> _A fazer_
**A.** No texto sobre destreino, qual volume semanal de corrida, mantido ao longo da vida, está ligado a ganhar peso na metade da taxa de quem para de correr?
**B.** Apresente a continuação do texto sobre destreino, a partir de onde ele termina.

Se tiver que treinar menos, não reduza a velocidade

Treinar é um ato cansativo. São necessárias inúmeras sessões, horas a fio de dedicação para ser recompensado em alguns poucos segundos no fim de uma prova. Para muitas pessoas que não correm, a quantidade de tempo que se investe para correr um pouco mais rápido não faz o menor sentido. A quantidade de esforço requerida para se aumentar nosso condicionamento só torna mais frustrante a facilidade com que estas suadas conquistas desaparecem quando se é obrigado a parar de correr.

Aqueles que com frequência interrompem seus ciclos de treino, por razões familiares, de trabalho ou por lesão, bem sabem como é a sensação de estar sempre "voltando" para o seu nível de condicionamento pré-parada. É o chamado princípio da reversibilidade, que diz que todas as adaptações conquistadas com o treinamento atlético podem ser parcialmente ou totalmente revertidas a partir do momento em que cessa o estímulo de treino.  

Para que se possam avaliar os efeitos do destreino em humanos, existem duas possibilidades: a primeira, menos utilizada, é investigar um número gigantesco de corredores e acompanhá-los ao longo dos anos, vendo o que acontece com aqueles que naturalmente deixam de praticar atividades físicas. Este tipo de estudo é utilizado no campo da saúde pública, e já foi encontrado, por exemplo, que pessoas que mantêm um volume de corrida acima dos 24 km/semana ao longo da vida aumentam de peso na metade da taxa das pessoas que param de correr ao longo das décadas. Outra possibilidade, mais prática, é convencer atletas a parar de treinar e ver o que acontece.

Em um desses estudos, testaram-se os efeitos de sete semanas de treino aeróbico intenso seguidas por três semanas de destreino em pessoas previamente treinadas e destreinadas. O período de treinamento foi suficiente para melhorar diversos parâmetros entre os participantes sedentários, como o consumo máximo de oxigênio, parâmetros cardíacos e metabólicos. Já o grupo formado por participantes que já corriam antes do início da intervenção de sete semanas não apresentou nenhuma diferença importante nas variáveis relacionadas ao metabolismo ou performance.

> _Dados fornecidos_

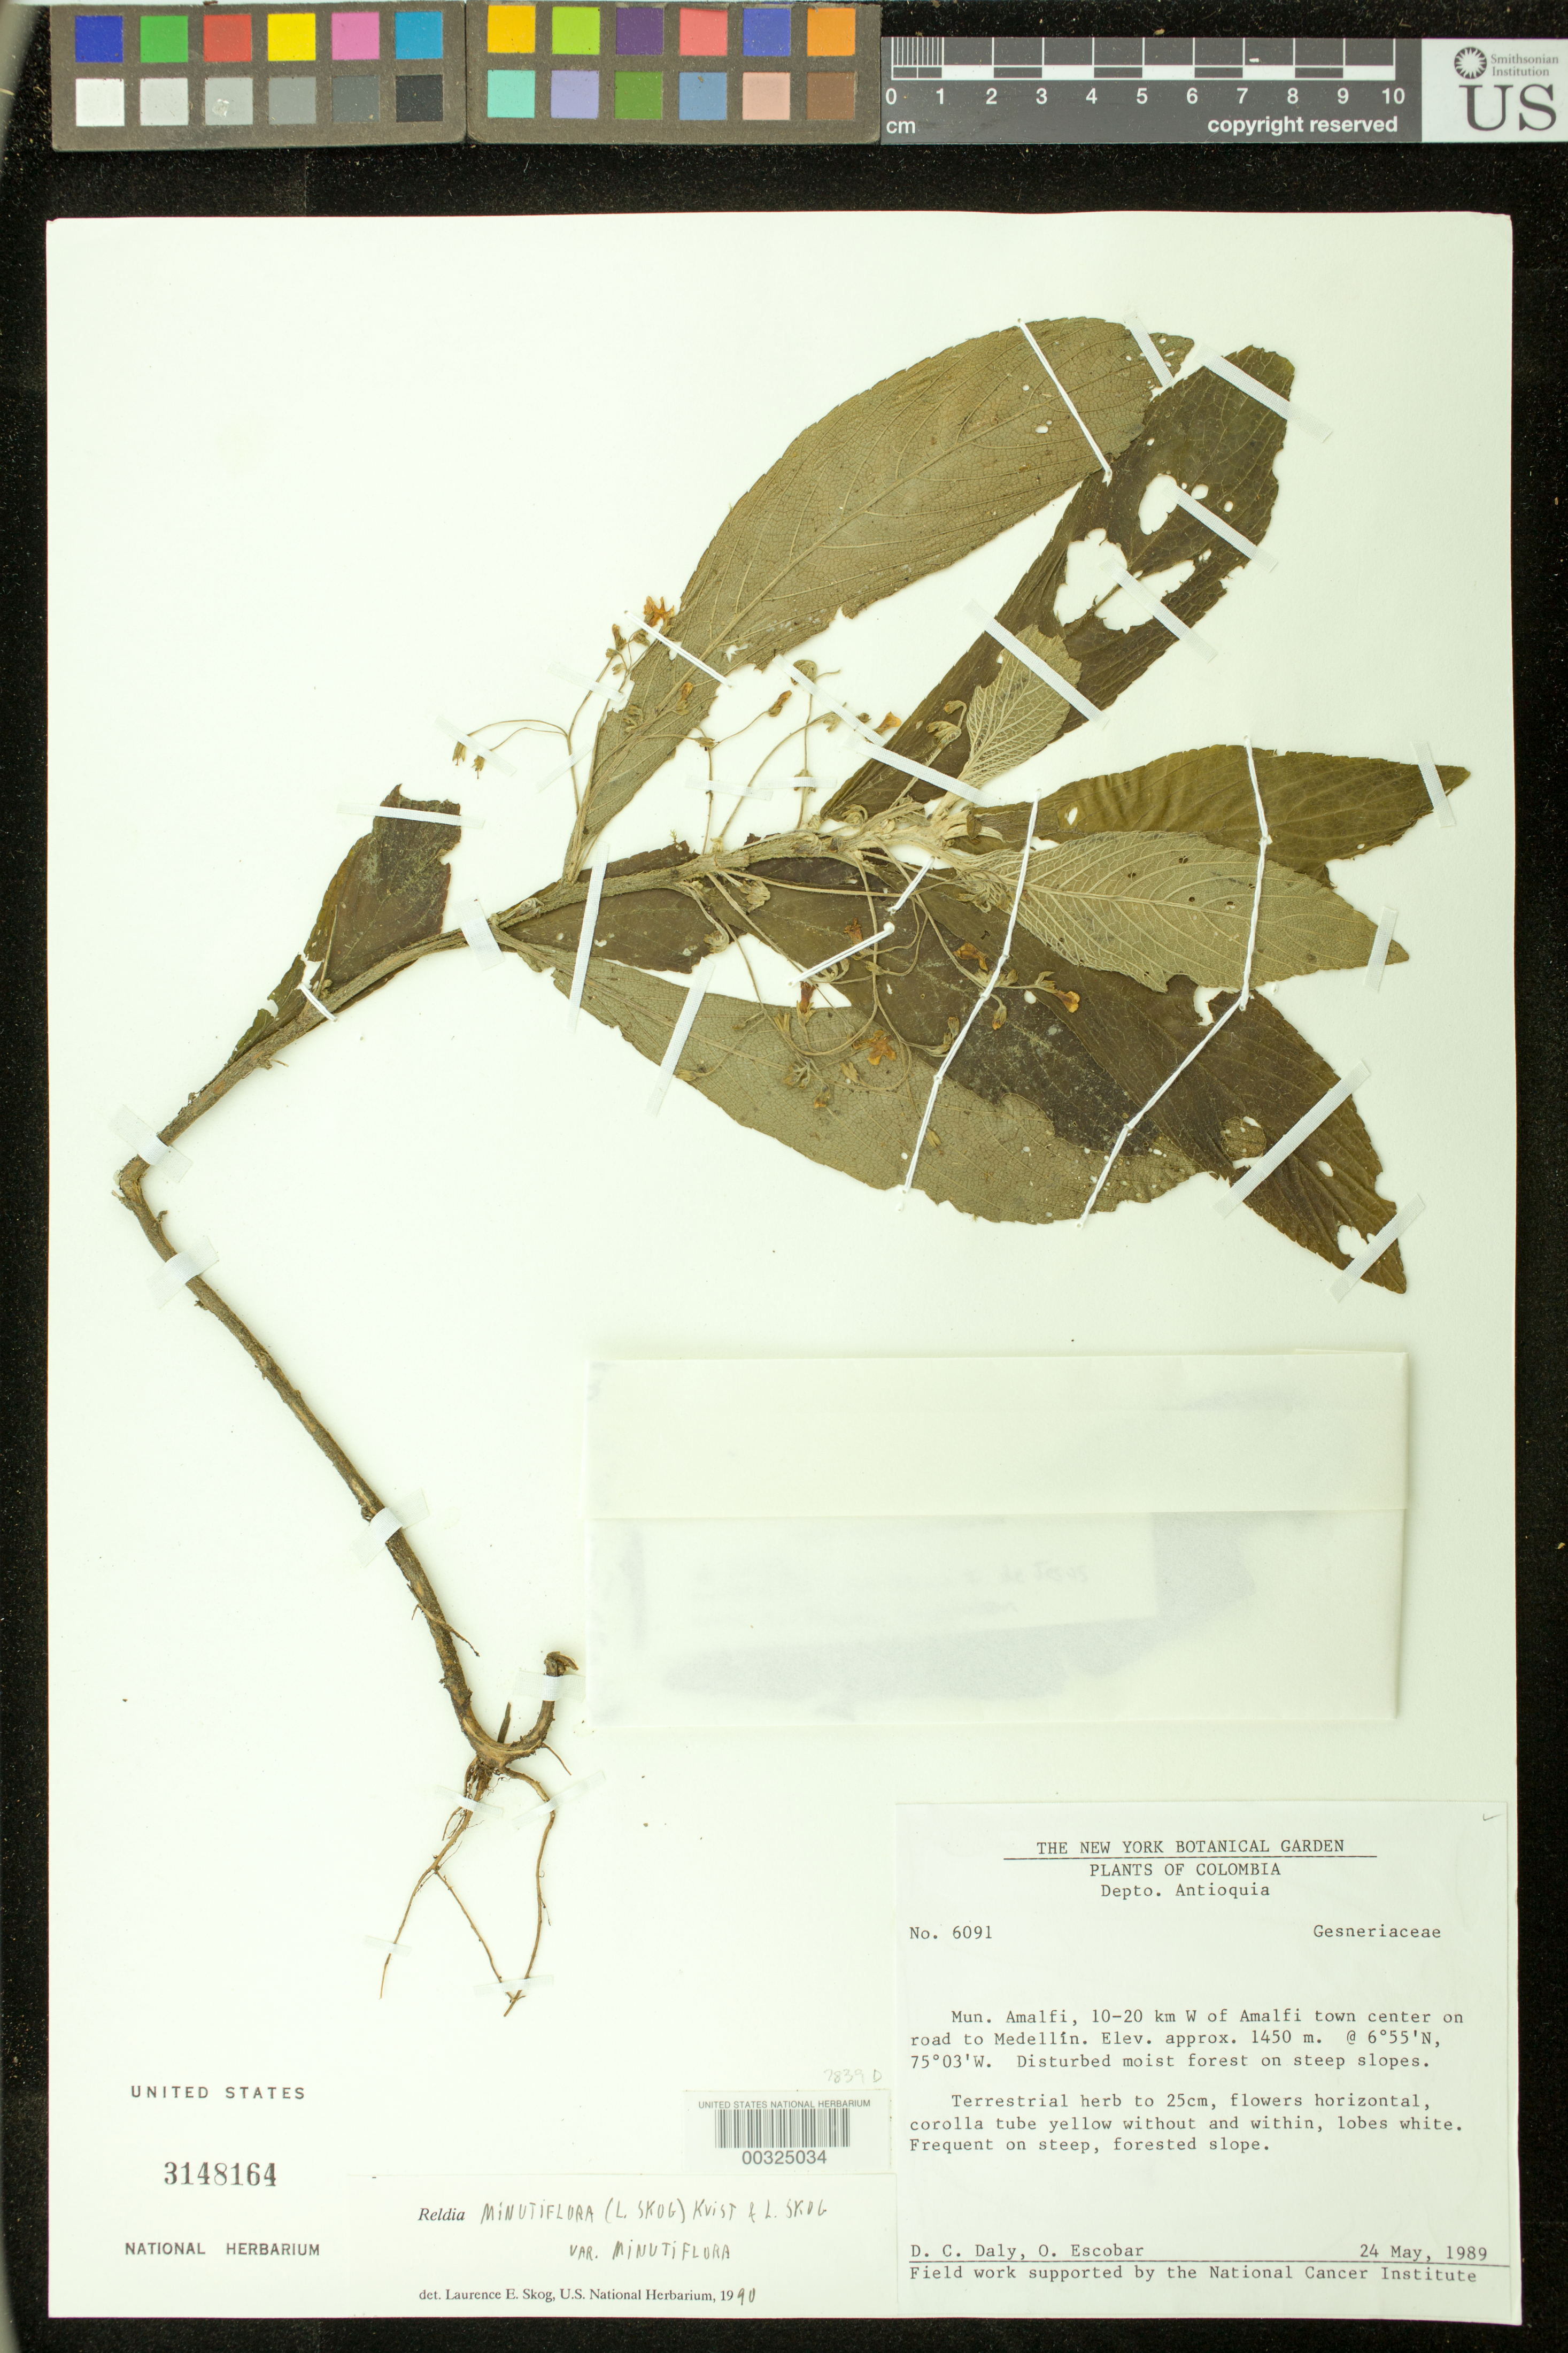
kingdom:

> _Lista de respostas_
**A.** Um volume acima dos 24 km por semana.

**B.**
No entanto, após três semanas de repouso, apesar de ainda não haver mudanças no consumo máximo de oxigênio, já se notava uma queda significativa na atividade enzimática oxidativa e uma tendência de alta na frequência cardíaca, este último apenas para os participantes previamente destreinados.

 

PARAR ALGUNS  DIAS? TUDO BEM!  Um dos problemas com estudos curtos de destreino é que os resultados muitas vezes podem ser confundidos com os de um período de polimento (quando se reduz drasticamente o volume e a intensidade dos treinos na semana ou duas semanas antes de uma competição), ou ficar no meio dos dois. Quer dizer, não necessariamente a performance irá cair logo nos primeiros dias após o último treino. Muitas vezes é preciso mais tempo, talvez até mais de uma semana, para que os efeitos da última carga de treinos "expirem" e a performance comece a cair, juntamente com a perda das adaptações sistêmicas.

Esse problema metodológico na verdade é uma boa notícia para os corredores: ele mostra que alguns poucos dias de interrupção no treinamento – digamos em função do clima, por uma lesão leve, viagens ou algo do gênero – é de pouca ou nenhuma importância para o treinamento macro em si. Obviamente que quando se planeja a preparação de um corredor se prevê que ele irá realizar todos os treinos propostos, mas nenhum técnico em sã consciência pode dizer com convicção o que irá acontecer se por qualquer motivo seu atleta deixar de realizar dois ou três treinos no meio da planilha. Uma ou duas sessões leves de retomada da carga normalmente bastam para retomar os treinos em ritmo normal.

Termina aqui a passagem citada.